Вот и магазин. Тюрморезов спокойно прошел мимо охранников, взял с полки две бутылки пива «Карлсберг», большой пакет чипсов. В объемистом холодильнике с открытым верхом – пачку пельменей известной марки из мяса молодых бычков. В хлебном отделе – пару лепешек… Две женщины, пристроившиеся к длинной очереди в единственную работавшую кассу, делились новостями:
– Они сказали, что эта их акция в метро провалилась. Но они обязательно совершат новую!
– Конечно! Непременно совершат. Неужели такие люди остановятся?! Им нечего терять. По закону не несут никакой уголовной ответственности. Они – сумасшедшие!
– Как же жить?!.. Эти гады-психи не дадут теперь никому ездить в метро. А как же без метро? У нас, старух, машин-то нет… Это молодежь вся на колесах…
Евграф внимательно посмотрел на говорившую. Ему не показалось, что про нее можно сказать «старуха». «Пожилая женщина» – он бы дал ей такое определение. Она почувствовала, что на нее смотрят. Повернулась, уставилась на Тюрморезова.
«Узнает, так и черт с ним!..» – подумал он. В глазах «старухи», казалось, что-то промелькнуло. Словно бы лицо Тюрморезова кого-то ей напомнило…
Вздрогнул. Безвольное равнодушие к собственной судьбе вдруг исчезло. Пожелал любой ценой остаться на свободе. «Если она меня узнает… Видела мою фотографию. Буду сидеть в сумасшедшем доме. Упрячут в него надолго. Пока разберутся, а скорее всего и не разберутся вовсе…Псих и его дружки будут продолжать заниматься черными делами. Разве это справедливо?!»

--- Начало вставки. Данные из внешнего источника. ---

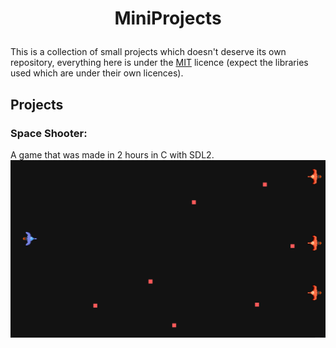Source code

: # <p align=center> MiniProjects

This is a collection of small projects which doesn't deserve its own repository, everything here is under the [MIT](./LICENSE) licence (expect the libraries used which are under their own licences).

## Projects

### Space Shooter:  
A game that was made in 2 hours in C with SDL2.
[![SpaceShooterSS](C/SpaceShooter/screenshot.png)](C/SpaceShooter/)
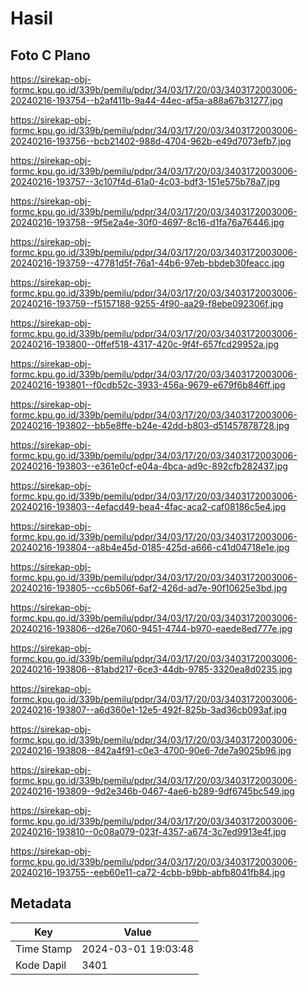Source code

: # Hasil

## Foto C Plano

https://sirekap-obj-formc.kpu.go.id/339b/pemilu/pdpr/34/03/17/20/03/3403172003006-20240216-193754--b2af411b-9a44-44ec-af5a-a88a67b31277.jpg

https://sirekap-obj-formc.kpu.go.id/339b/pemilu/pdpr/34/03/17/20/03/3403172003006-20240216-193756--bcb21402-988d-4704-962b-e49d7073efb7.jpg

https://sirekap-obj-formc.kpu.go.id/339b/pemilu/pdpr/34/03/17/20/03/3403172003006-20240216-193757--3c107f4d-61a0-4c03-bdf3-151e575b78a7.jpg

https://sirekap-obj-formc.kpu.go.id/339b/pemilu/pdpr/34/03/17/20/03/3403172003006-20240216-193758--9f5e2a4e-30f0-4697-8c16-d1fa76a76446.jpg

https://sirekap-obj-formc.kpu.go.id/339b/pemilu/pdpr/34/03/17/20/03/3403172003006-20240216-193759--47781d5f-76a1-44b6-97eb-bbdeb30feacc.jpg

https://sirekap-obj-formc.kpu.go.id/339b/pemilu/pdpr/34/03/17/20/03/3403172003006-20240216-193759--f5157188-9255-4f90-aa29-f8ebe092306f.jpg

https://sirekap-obj-formc.kpu.go.id/339b/pemilu/pdpr/34/03/17/20/03/3403172003006-20240216-193800--0ffef518-4317-420c-9f4f-657fcd29952a.jpg

https://sirekap-obj-formc.kpu.go.id/339b/pemilu/pdpr/34/03/17/20/03/3403172003006-20240216-193801--f0cdb52c-3933-456a-9679-e679f6b846ff.jpg

https://sirekap-obj-formc.kpu.go.id/339b/pemilu/pdpr/34/03/17/20/03/3403172003006-20240216-193802--bb5e8ffe-b24e-42dd-b803-d51457878728.jpg

https://sirekap-obj-formc.kpu.go.id/339b/pemilu/pdpr/34/03/17/20/03/3403172003006-20240216-193803--e361e0cf-e04a-4bca-ad9c-892cfb282437.jpg

https://sirekap-obj-formc.kpu.go.id/339b/pemilu/pdpr/34/03/17/20/03/3403172003006-20240216-193803--4efacd49-bea4-4fac-aca2-caf08186c5e4.jpg

https://sirekap-obj-formc.kpu.go.id/339b/pemilu/pdpr/34/03/17/20/03/3403172003006-20240216-193804--a8b4e45d-0185-425d-a666-c41d04718e1e.jpg

https://sirekap-obj-formc.kpu.go.id/339b/pemilu/pdpr/34/03/17/20/03/3403172003006-20240216-193805--cc6b506f-6af2-426d-ad7e-90f10625e3bd.jpg

https://sirekap-obj-formc.kpu.go.id/339b/pemilu/pdpr/34/03/17/20/03/3403172003006-20240216-193806--d26e7060-9451-4744-b970-eaede8ed777e.jpg

https://sirekap-obj-formc.kpu.go.id/339b/pemilu/pdpr/34/03/17/20/03/3403172003006-20240216-193806--81abd217-6ce3-44db-9785-3320ea8d0235.jpg

https://sirekap-obj-formc.kpu.go.id/339b/pemilu/pdpr/34/03/17/20/03/3403172003006-20240216-193807--a6d360e1-12e5-492f-825b-3ad36cb093af.jpg

https://sirekap-obj-formc.kpu.go.id/339b/pemilu/pdpr/34/03/17/20/03/3403172003006-20240216-193808--842a4f91-c0e3-4700-90e6-7de7a9025b96.jpg

https://sirekap-obj-formc.kpu.go.id/339b/pemilu/pdpr/34/03/17/20/03/3403172003006-20240216-193809--9d2e346b-0467-4ae6-b289-9df6745bc549.jpg

https://sirekap-obj-formc.kpu.go.id/339b/pemilu/pdpr/34/03/17/20/03/3403172003006-20240216-193810--0c08a079-023f-4357-a674-3c7ed9913e4f.jpg

https://sirekap-obj-formc.kpu.go.id/339b/pemilu/pdpr/34/03/17/20/03/3403172003006-20240216-193755--eeb60e11-ca72-4cbb-b9bb-abfb8041fb84.jpg


## Metadata

| Key        | Value               |
| ---------- | ------------------- |
| Time Stamp | 2024-03-01 19:03:48 |
| Kode Dapil | 3401                |



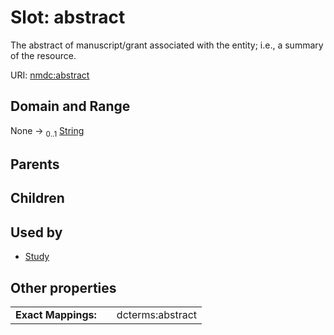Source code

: 
# Slot: abstract


The abstract of manuscript/grant associated with the entity; i.e., a summary of the resource.

URI: [nmdc:abstract](https://microbiomedata/meta/abstract)


## Domain and Range

None &#8594;  <sub>0..1</sub> [String](types/String.md)

## Parents


## Children


## Used by

 * [Study](Study.md)

## Other properties

|  |  |  |
| --- | --- | --- |
| **Exact Mappings:** | | dcterms:abstract |

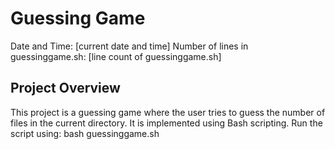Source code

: # Guessing Game

Date and Time: [current date and time]
Number of lines in guessinggame.sh: [line count of guessinggame.sh]

## Project Overview

This project is a guessing game where the user tries to guess the number of files in the current directory.
It is implemented using Bash scripting.
Run the script using: bash guessinggame.sh

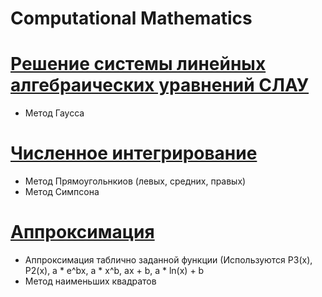 # Сomputational Mathematics
# [Решение системы линейных алгебраических уравнений СЛАУ](https://github.com/kkkooolllyyyaaa/computational_math/tree/master/comp-math-1)
+ Метод Гаусса

# [Численное интегрирование](https://github.com/kkkooolllyyyaaa/computational_math/tree/master/comp-math-3)
+ Метод Прямоугольнкиов (левых, средних, правых)
+ Метод Симпсона

# [Аппроксимация](https://github.com/kkkooolllyyyaaa/computational_math/tree/master/comp-math-4)
+ Аппроксимация таблично заданной функции (Используются P3(x), P2(x), a * e^bx, a * x^b, ax + b, a * ln(x) + b
+ Метод наименьших квадратов
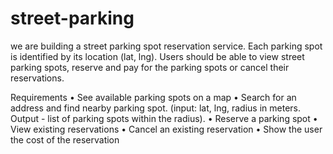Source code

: # street-parking

we are building a street parking spot reservation service. Each parking spot is identified by
its location (lat, lng). Users should be able to view street parking spots, reserve and pay for the parking
spots or cancel their reservations.

Requirements
• See available parking spots on a map
• Search for an address and find nearby parking spot. (input: lat, lng, radius in meters. Output - list of
parking spots within the radius).
• Reserve a parking spot
• View existing reservations
• Cancel an existing reservation
• Show the user the cost of the reservation
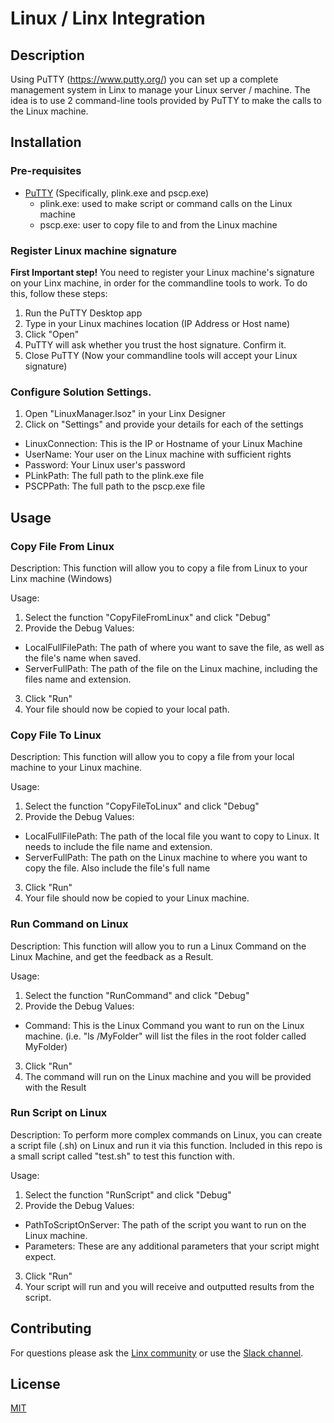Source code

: # Linux / Linx Integration

## Description
Using PuTTY (https://www.putty.org/) you can set up a complete management system in Linx to manage your Linux server / machine. The idea is to use 2 command-line tools provided by PuTTY to make the calls to the Linux machine.

## Installation
### Pre-requisites
- [PuTTY](https://www.chiark.greenend.org.uk/~sgtatham/putty/latest.html) (Specifically, plink.exe and pscp.exe)
    - plink.exe: used to make script or command calls on the Linux machine
    - pscp.exe: user to copy file to and from the Linux machine


### Register Linux machine signature
**First Important step!** You need to register your Linux machine's signature on your Linx machine, in order for the commandline tools to work. To do this, follow these steps:

1. Run the PuTTY Desktop app
1. Type in your Linux machines location (IP Address or Host name)
1. Click "Open"
1. PuTTY will ask whether you trust the host signature. Confirm it.
1. Close PuTTY (Now your commandline tools will accept your Linux signature)

### Configure Solution Settings.

1. Open "LinuxManager.lsoz" in your Linx Designer
1. Click on "Settings" and provide your details for each of the settings
- LinuxConnection: This is the IP or Hostname of your Linux Machine
- UserName: Your user on the Linux machine with sufficient rights
- Password: Your Linux user's password
- PLinkPath: The full path to the plink.exe file
- PSCPPath: The full path to the pscp.exe file


## Usage

### Copy File From Linux
Description: This function will allow you to copy a file from Linux to your Linx machine (Windows)

Usage:

1. Select the function "CopyFileFromLinux" and click "Debug"
2. Provide the Debug Values:
- LocalFullFilePath: The path of where you want to save the file, as well as the file's name when saved.
- ServerFullPath: The path of the file on the Linux machine, including the files name and extension.
3. Click "Run"
4. Your file should now be copied to your local path.

### Copy File To Linux
Description: This function will allow you to copy a file from your local machine to your Linux machine.

Usage:

1. Select the function "CopyFileToLinux" and click "Debug"
2. Provide the Debug Values:
- LocalFullFilePath: The path of the local file you want to copy to Linux. It needs to include the file name and extension.
- ServerFullPath: The path on the Linux machine to where you want to copy the file. Also include the file's full name
3. Click "Run"
4. Your file should now be copied to your Linux machine.

### Run Command on Linux
Description: This function will allow you to run a Linux Command on the Linux Machine, and get the feedback as a Result.

Usage:

1. Select the function "RunCommand" and click "Debug"
2. Provide the Debug Values:
- Command: This is the Linux Command you want to run on the Linux machine. (i.e. "ls /MyFolder" will list the files in the root folder called MyFolder) 
3. Click "Run"
4. The command will run on the Linux machine and you will be provided with the Result

### Run Script on Linux
Description: To perform more complex commands on Linux, you can create a script file (.sh) on Linux and run it via this function. Included in this repo is a small script called "test.sh" to test this function with.

Usage:

1. Select the function "RunScript" and click "Debug"
2. Provide the Debug Values:
- PathToScriptOnServer: The path of the script you want to run on the Linux machine. 
- Parameters: These are any additional parameters that your script might expect.
3. Click "Run"
4. Your script will run and you will receive and outputted results from the script.

## Contributing

For questions please ask the [Linx community](https://linx/software/community) or use the [Slack channel](https://linxsoftware.slack.com/archives/C01FLBC1XNX). 

## License

[MIT](https://github.com/linx-software/template-repo/blob/main/LICENSE.txt)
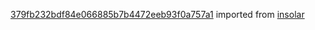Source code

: [379fb232bdf84e066885b7b4472eeb93f0a757a1](https://github.com/insolar/insolar/commit/379fb232bdf84e066885b7b4472eeb93f0a757a1) imported from [insolar](https://github.com/insolar/insolar)
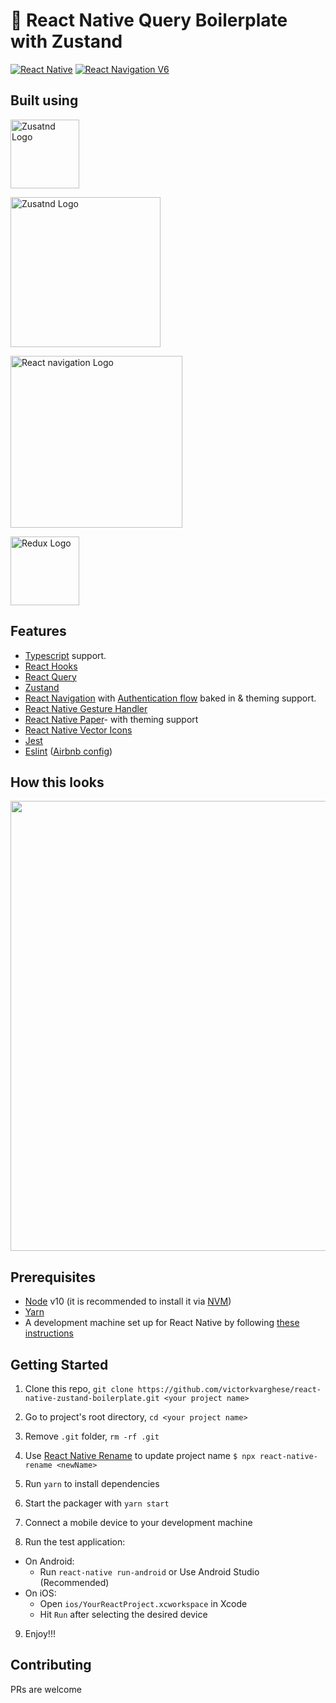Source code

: # 🚀 React Native Query Boilerplate with Zustand

[![React Native](https://img.shields.io/badge/React%20Native-v0.66.0-green.svg)](https://facebook.github.io/react-native/)
[![React Navigation V6](https://img.shields.io/badge/React%20Navigation-v6.0-blue.svg)](https://reactnavigation.org/)

## Built using

<p float="left">
  <a href='https://react-query.tanstack.com/'><img src='https://react-query.tanstack.com/_next/static/images/logo-7a7896631260eebffcb031765854375b.svg' height='110' alt='Zusatnd Logo' aria-label='https://github.com/pmndrs/zustand' /></a>
  
<a href='https://github.com/pmndrs/zustand'><img src='https://github.com/pmndrs/zustand/blob/main/bear.jpg' height='240' alt='Zusatnd Logo' aria-label='https://github.com/pmndrs/zustand' /></a>
  
<a href='https://reactnavigation.org/'><img src='https://miro.medium.com/max/1400/0*cokvfB_F91juLMEj.jpeg' height='275' alt='React navigation Logo' aria-label='https://reactnavigation.org/' /></a>

<a href='https://callstack.github.io/react-native-paper/'><img src='https://raw.githubusercontent.com/callstack/react-native-paper/master/docs/assets/images/paper-logo.svg?sanitize=true' height='110' alt='Redux Logo' aria-label='https://callstack.github.io/react-native-paper/' /></a>

</p>




## Features
- [Typescript](https://www.typescriptlang.org/) support.
- [React Hooks](https://reactjs.org/docs/hooks-intro.html)
- [React Query](https://react-query.tanstack.com)
- [Zustand](https://github.com/pmndrs/zustand)
- [React Navigation](https://reactnavigation.org/) with [Authentication flow](https://reactnavigation.org/docs/auth-flow) baked in & theming support.
- [React Native Gesture Handler](https://github.com/kmagiera/react-native-gesture-handler)
- [React Native Paper](https://callstack.github.io/react-native-paper/)- with theming support 
- [React Native Vector Icons](https://github.com/oblador/react-native-vector-icons)
- [Jest](https://facebook.github.io/jest/)
- [Eslint](http://eslint.org/) ([Airbnb config](https://github.com/airbnb/javascript/tree/master/packages/eslint-config-airbnb))


## How this looks
  <img height="720" src="https://user-images.githubusercontent.com/15869386/136666124-76a50fc3-8320-4a79-8256-354334ce7685.gif" />
  
## Prerequisites

- [Node](https://nodejs.org) v10 (it is recommended to install it via [NVM](https://github.com/creationix/nvm))
- [Yarn](https://yarnpkg.com/)
- A development machine set up for React Native by following [these instructions](https://facebook.github.io/react-native/docs/getting-started.html)

## Getting Started

1. Clone this repo, `git clone https://github.com/victorkvarghese/react-native-zustand-boilerplate.git <your project name>`
2. Go to project's root directory, `cd <your project name>`
3. Remove `.git` folder, `rm -rf .git`
4. Use [React Native Rename](https://github.com/junedomingo/react-native-rename) to update project name `$ npx react-native-rename <newName>`
5. Run `yarn` to install dependencies

6. Start the packager with `yarn start`
7. Connect a mobile device to your development machine
8. Run the test application:

- On Android:
  - Run `react-native run-android` or Use Android Studio (Recommended)
- On iOS:
  - Open `ios/YourReactProject.xcworkspace` in Xcode
  - Hit `Run` after selecting the desired device

9. Enjoy!!!

## Contributing

PRs are welcome
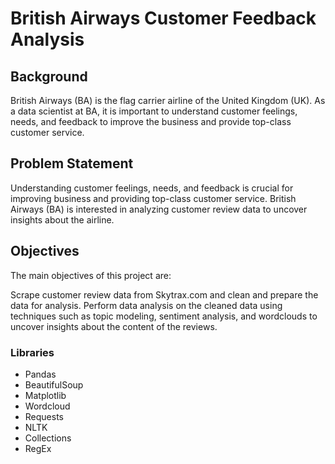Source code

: # British Airways Customer Feedback Analysis
## Background
British Airways (BA) is the flag carrier airline of the United Kingdom (UK). As a data scientist at BA, it is important to understand customer feelings, needs, and feedback to improve the business and provide top-class customer service.

## Problem Statement
Understanding customer feelings, needs, and feedback is crucial for improving business and providing top-class customer service. British Airways (BA) is interested in analyzing customer review data to uncover insights about the airline.

## Objectives
The main objectives of this project are:

Scrape customer review data from Skytrax.com and clean and prepare the data for analysis.
Perform data analysis on the cleaned data using techniques such as topic modeling, sentiment analysis, and wordclouds to uncover insights about the content of the reviews.

### Libraries
- Pandas
- BeautifulSoup
- Matplotlib
- Wordcloud
- Requests
- NLTK
- Collections
- RegEx
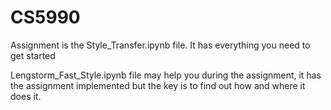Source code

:# CS5990
Assignment is the Style_Transfer.ipynb file. It has everything you need to get started

Lengstorm_Fast_Style.ipynb file may help you during the assignment, it has the assignment implemented but the key is to find out how and where it does it.
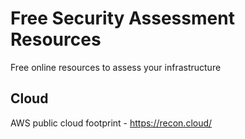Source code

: # Free Security Assessment Resources
Free online resources to assess your infrastructure

## Cloud
AWS public cloud footprint - https://recon.cloud/ 

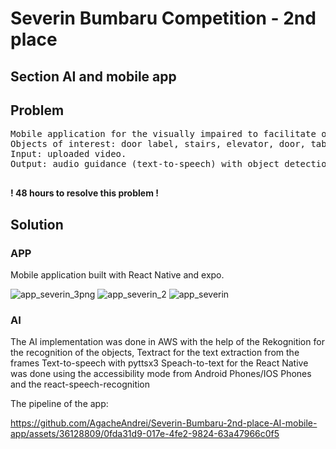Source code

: # Severin Bumbaru Competition - 2nd place 
## Section AI and mobile app
## Problem
<pre>
Mobile application for the visually impaired to facilitate orientation within a facility. 
Objects of interest: door label, stairs, elevator, door, table, person, wall, etc. Text-to-speech and speech-to-text components (in EN or RO). 
Input: uploaded video. 
Output: audio guidance (text-to-speech) with object detection and/or object recognition instructions.

</pre>

**! 48 hours to resolve this problem !**

## Solution
### APP
Mobile application built with React Native and expo. 

![app_severin_3png](https://github.com/AgacheAndrei/Severin-Bumbaru-2nd-place-AI-mobile-app/assets/36128809/b9fe5039-536f-4280-ab0b-4b34aa88dd9a)
![app_severin_2](https://github.com/AgacheAndrei/Severin-Bumbaru-2nd-place-AI-mobile-app/assets/36128809/113f465d-b508-445b-9c8a-65f0f4702c98)
![app_severin](https://github.com/AgacheAndrei/Severin-Bumbaru-2nd-place-AI-mobile-app/assets/36128809/eb738e58-125b-4750-a0af-284a7f4b4045)

### AI
The AI implementation was done in AWS with the help of the Rekognition for the recognition of the objects, 
Textract for the text extraction from the frames
Text-to-speech with pyttsx3
Speach-to-text for the React Native was done using the accessibility mode from Android Phones/IOS Phones and the react-speech-recognition

The pipeline of the app:

https://github.com/AgacheAndrei/Severin-Bumbaru-2nd-place-AI-mobile-app/assets/36128809/0fda31d9-017e-4fe2-9824-63a47966c0f5 

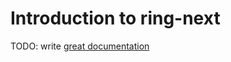 # Introduction to ring-next

TODO: write [great documentation](http://jacobian.org/writing/what-to-write/)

«Старуха» отвернулась. Евграфа прошиб ледяной пот. Странно, обычно это случалось с ним от ощущения опасности. Но опасность-то уже миновала: «Не узнала!»
Вдруг понял, что ему нечего бояться: никто не опознает в нем человека с фотографии. «Я сейчас выгляжу, как покойник! Меня и мать родная в эти дни не узнает. Тогда, когда делалась фотография, помещенная в газетах, я был моложе. Мог еще оказывать сопротивление болезни. Теперь она уже почти сожрала меня. Раньше у меня был путь к выздоровлению. Теперь – нет. Я – законченный псих!»
Обе пожилые женщины были у самой кассы. Та, что минуту назад внимательно смотрела на Евграфа, стояла в очереди второй. Ее приятельница отсчитывала кассирше деньги за товар.
«И во всем виноваты они – эти личности из «Группы»! – с ненавистью подумал Тюрморезов. – Неужели никак не отомщу им?!»
Нет, ему во что бы то ни стало надо избежать ареста!